How to Be a Safe Space for Others
We all want to feel safe with others, like we are understood and accepted, and that we belong. I’d be hard-pressed to find someone who didn’t want others to feel the same way in their presence; most of us want to be there for others in a way that allows them a safe haven and refuge from the stresses of the outside world.
But you might wonder, “How do I become a safe space for others?” Authors Andrew Newburg and Mark Robert Waldman outline these 12 neuroscience-backed ways to help others feel safe in your presence, which comprise the elements of compassionate communication.
1. Relax
Emotions are contagious. The more relaxed you are, the more this emotion will spread to those around you. Allow your body to be open and easy so that you can fully listen and others feel soothed and comfortable around you on a biological level. To help yourself relax, try stretching and taking breaths with an extended exhale.
2. Stay present
In today’s world of constant distraction and hustle, knowing that you have someone’s full attention can be wonderfully refreshing. Being heard, seen, and understood is incredibly soothing to the nervous system. Focus the conversation and your full attention on your partner — be entirely with the person in front of you.
3. Cultivate inner silence
As you stay present with your partner, you will notice distractions coming up. You will have other thoughts come into your mind: Things that you have to get done, regrets from the past, or random seemingly unrelated memories or curiosities. Allow these other thoughts and preoccupations to pass like leaves on a stream in front of you as you focus your attention on the other and the words they are communicating.
4. Increase positivity
When we hear something negative from another person, it not only shifts our mood but can also send the signal that they are too preoccupied to be supportive or fully trusted. While expressing our negative emotions and not keeping them inside is still important, don’t forget to express the positive ones as well. Psychologist John Gottman’s research suggests that aiming for a ratio of expressing five positive things for one negative is beneficial for relationships.
5. Reflect on your deepest values
What core values are closest to your heart? Some examples include love, honesty, authenticity, compassion, kindness, integrity, and curiosity. Take a moment in your communication to become aware of your deepest values and make an effort to embody them in your interactions.

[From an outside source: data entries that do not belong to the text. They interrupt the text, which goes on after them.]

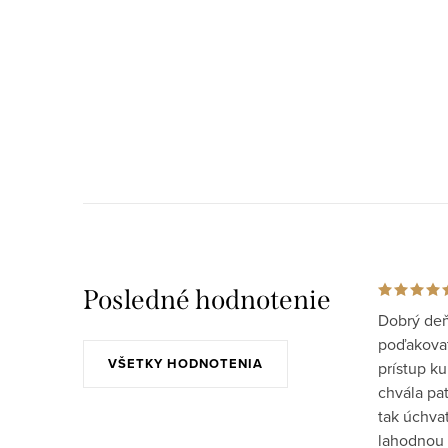
Posledné hodnotenie
Dobrý deň
poďakovať 
VŠETKY HODNOTENIA
prístup ku
chvála pat
tak úchva
lahodnou 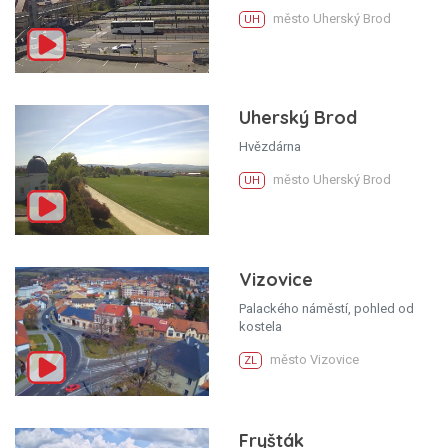
město Uherský Brod
UH
Uherský Brod
Hvězdárna
město Uherský Brod
UH
Vizovice
Palackého náměstí, pohled od
kostela
město Vizovice
ZL
Fryšták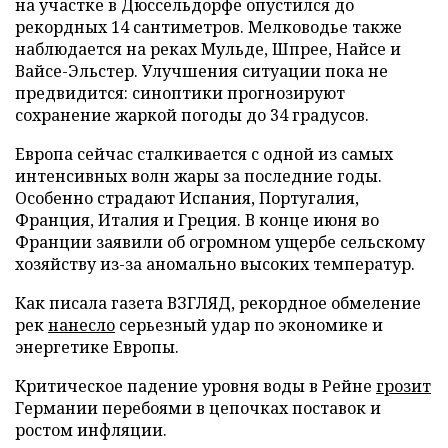
на участке в Дюссельдорфе опустился до
рекордных 14 сантиметров. Мелководье также
наблюдается на реках Мульде, Шпрее, Найсе и
Вайсе-Эльстер. Улучшения ситуации пока не
предвидится: синоптики прогнозируют
сохранение жаркой погоды до 34 градусов.
Европа сейчас сталкивается с одной из самых
интенсивных волн жары за последние годы.
Особенно страдают Испания, Португалия,
Франция, Италия и Греция. В конце июня во
Франции заявили об огромном ущербе сельскому
хозяйству из-за аномально высоких температур.
Как писала газета ВЗГЛЯД, рекордное обмеление
рек
нанесло
серьезный удар по экономике и
энергетике Европы.
Критическое падение уровня воды в Рейне
грозит
Германии перебоями в цепочках поставок и
ростом инфляции.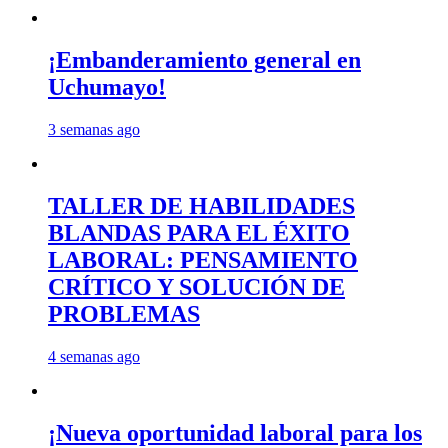
¡Embanderamiento general en
Uchumayo!
3 semanas ago
TALLER DE HABILIDADES
BLANDAS PARA EL ÉXITO
LABORAL: PENSAMIENTO
CRÍTICO Y SOLUCIÓN DE
PROBLEMAS
4 semanas ago
¡Nueva oportunidad laboral para los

6. Access a pleasant memory
When interacting with someone who exhibits a warm gaze, with softness around the eyes, the brain responds; we feel free from threat and safe in this person’s presence. One way to convey this kind of warmth is to reflect on a pleasant memory and allow yourself to feel the gratitude and love that this memory evokes in you. You can then bring this warmth to your partner. Regular meditation practice can be a valuable tool for enhancing your level of gratitude and contentment, and for helping others feel a natural warmth when they are around you.
7. Observe nonverbal cues
To attune to your partner, take a moment to notice their nonverbal cues: Does their body language appear open and relaxed, or constricted and closed off? Try to approach your observations with kindness and curiosity, allowing yourself to tune in to your partner’s feelings and needs to feel comfortable.
9. Speak warmly
Speaking in a soft tone with a low, gentle pitch has a physiological relaxation effect on our listeners. Speaking in such a warm way conveys acceptance and comfort, and can calm an adult in the same way a cooing mother soothes her baby.
10. Speak slowly
Research shows that the slower we speak, the more the listener can comprehend, and that slow speech relaxes both the listener’s body and the speaker’s body. This results in less stress for both partners and greater understanding between them, even with fewer words. To feel understood and to understand someone else, you might try slowing down instead of spinning your wheels.
11. Speak briefly
When in the speaker role, try to keep it brief. Neuroscience research suggests that we remember the first 30 seconds of someone speaking the best, and comprehension then drops off. This makes sense as 30 seconds is the amount of time that information is stored in “working memory.” Be mindful not to overwhelm your listener; keep it concise and clear.
12. Listen deeply
Beyond being fully present with your partner and cultivating your own inner silence, listen deeply to help them feel safe. Take in their words, feel their emotions alongside them, and allow yourself to experience empathy toward them by validating their feelings.
Helping others feel safe in your presence isn’t about being perfect. It’s about being connected to the moment as well as speaking and listening from the heart. By practising these 12 compassionate communication strategies, you can become a steady and soothing force in your relationships and someone others can truly relax around. When we create emotional safety, we foster more profound connection, trust, and healing for others as well as for ourselves. In a world that often feels chaotic and overwhelming, becoming a safe haven for someone else is one of the most powerful and meaningful gifts we can offer.